Avec le recul, la conclusion coule de source. Les politiciens pensent que comme eux, la nation a la mémoire oublieuse. L’année 2002 taraudera toujours les malgaches, là où le général Rasolomahandry a mené des opérations de pacification. Combien de morts à la bataille d’Ambilomagaodro ? Mais, le général a été récompensé et nommé chef d’Etat-Major Général de l’Armée, par Marc Ravalomanana, sur le tard, mais nommé quand même. La Transition a permis à tout ce beau monde de retourner sur le devant de l’actualité. C’est le principe du « rien de nouveau sous le soleil ». L’opportunisme politique fait partie du système. Quand la sortie de crise se dessine avec les élections qui se profilent, des personnes montent sur scène comme pour se vendre au plus offrant.
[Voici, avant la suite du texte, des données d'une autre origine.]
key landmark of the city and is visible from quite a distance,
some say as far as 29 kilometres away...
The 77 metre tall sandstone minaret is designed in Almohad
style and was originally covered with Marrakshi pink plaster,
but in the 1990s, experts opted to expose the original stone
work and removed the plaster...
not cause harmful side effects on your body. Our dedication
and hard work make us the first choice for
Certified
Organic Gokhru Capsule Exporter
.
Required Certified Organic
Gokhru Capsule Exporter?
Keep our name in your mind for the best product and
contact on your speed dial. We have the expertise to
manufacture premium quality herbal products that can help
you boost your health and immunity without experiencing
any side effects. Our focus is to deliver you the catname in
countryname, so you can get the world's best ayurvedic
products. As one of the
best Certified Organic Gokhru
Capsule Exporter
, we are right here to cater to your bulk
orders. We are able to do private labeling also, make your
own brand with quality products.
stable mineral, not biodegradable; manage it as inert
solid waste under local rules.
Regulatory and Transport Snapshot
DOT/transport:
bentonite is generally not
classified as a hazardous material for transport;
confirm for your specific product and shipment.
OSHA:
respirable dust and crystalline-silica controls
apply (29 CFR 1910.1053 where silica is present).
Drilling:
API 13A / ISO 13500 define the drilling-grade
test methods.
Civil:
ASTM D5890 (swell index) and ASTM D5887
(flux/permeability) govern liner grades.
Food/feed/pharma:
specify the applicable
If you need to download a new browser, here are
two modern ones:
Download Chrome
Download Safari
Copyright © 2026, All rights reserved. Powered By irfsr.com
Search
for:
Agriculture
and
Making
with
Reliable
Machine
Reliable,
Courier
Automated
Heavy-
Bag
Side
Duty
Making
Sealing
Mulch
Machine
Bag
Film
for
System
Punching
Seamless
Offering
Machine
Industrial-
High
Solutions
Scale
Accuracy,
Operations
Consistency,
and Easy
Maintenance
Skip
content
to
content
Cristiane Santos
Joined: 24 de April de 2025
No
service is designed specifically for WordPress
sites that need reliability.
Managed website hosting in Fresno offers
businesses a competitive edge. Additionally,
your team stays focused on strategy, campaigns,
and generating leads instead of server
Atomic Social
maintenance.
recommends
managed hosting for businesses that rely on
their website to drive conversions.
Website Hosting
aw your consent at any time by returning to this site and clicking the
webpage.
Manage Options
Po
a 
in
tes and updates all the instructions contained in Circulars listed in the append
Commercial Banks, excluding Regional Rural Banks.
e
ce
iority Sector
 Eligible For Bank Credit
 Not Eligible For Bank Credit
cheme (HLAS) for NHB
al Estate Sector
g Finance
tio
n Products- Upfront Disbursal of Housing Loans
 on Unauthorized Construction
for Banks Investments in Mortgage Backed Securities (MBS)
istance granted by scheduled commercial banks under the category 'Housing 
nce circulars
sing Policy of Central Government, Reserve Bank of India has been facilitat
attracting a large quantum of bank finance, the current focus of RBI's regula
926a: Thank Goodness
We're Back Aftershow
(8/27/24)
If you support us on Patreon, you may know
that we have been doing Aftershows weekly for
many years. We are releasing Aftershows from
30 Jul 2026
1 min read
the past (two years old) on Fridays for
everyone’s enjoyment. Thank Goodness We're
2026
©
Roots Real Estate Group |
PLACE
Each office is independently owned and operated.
Les choix ne manquent pas, tout dépend du prix. Des politiciens militent pour la fin de la crise, d’autres ne cachent pas leur préférence pour que le pays reste dans une éternelle transition. Dans la conjoncture, les problèmes militaires ne sont pas les problèmes des politiques, mais les militaires les intéressent énormément. Quand des politiciens évoquent le « dernier rempart de la république », entendre l’institution militaire, l’on se demande s’ils pensent au Mali, à la Côte d’Ivoire où à d’autres pays où fleurissent les comités de salut public. On s’inquiète à juste titre de savoir de quelle république parle-t-on ou quelle république souhaite-t-on instaurer à Madagascar. Car, s’il y a république et république, il n’existe pas de république militaire qui ferait rire le monde entier sur notre dos. Il est heureux de constater tout au long de la crise actuelle, que nos militaires s’efforcent de ne pas donner prise aux suspicions de coup d’Etat. Il faut ainsi laisser parler les irresponsables qui osent parler de mains propres alors que les leurs sont couleur rouge du sang de leurs concitoyens.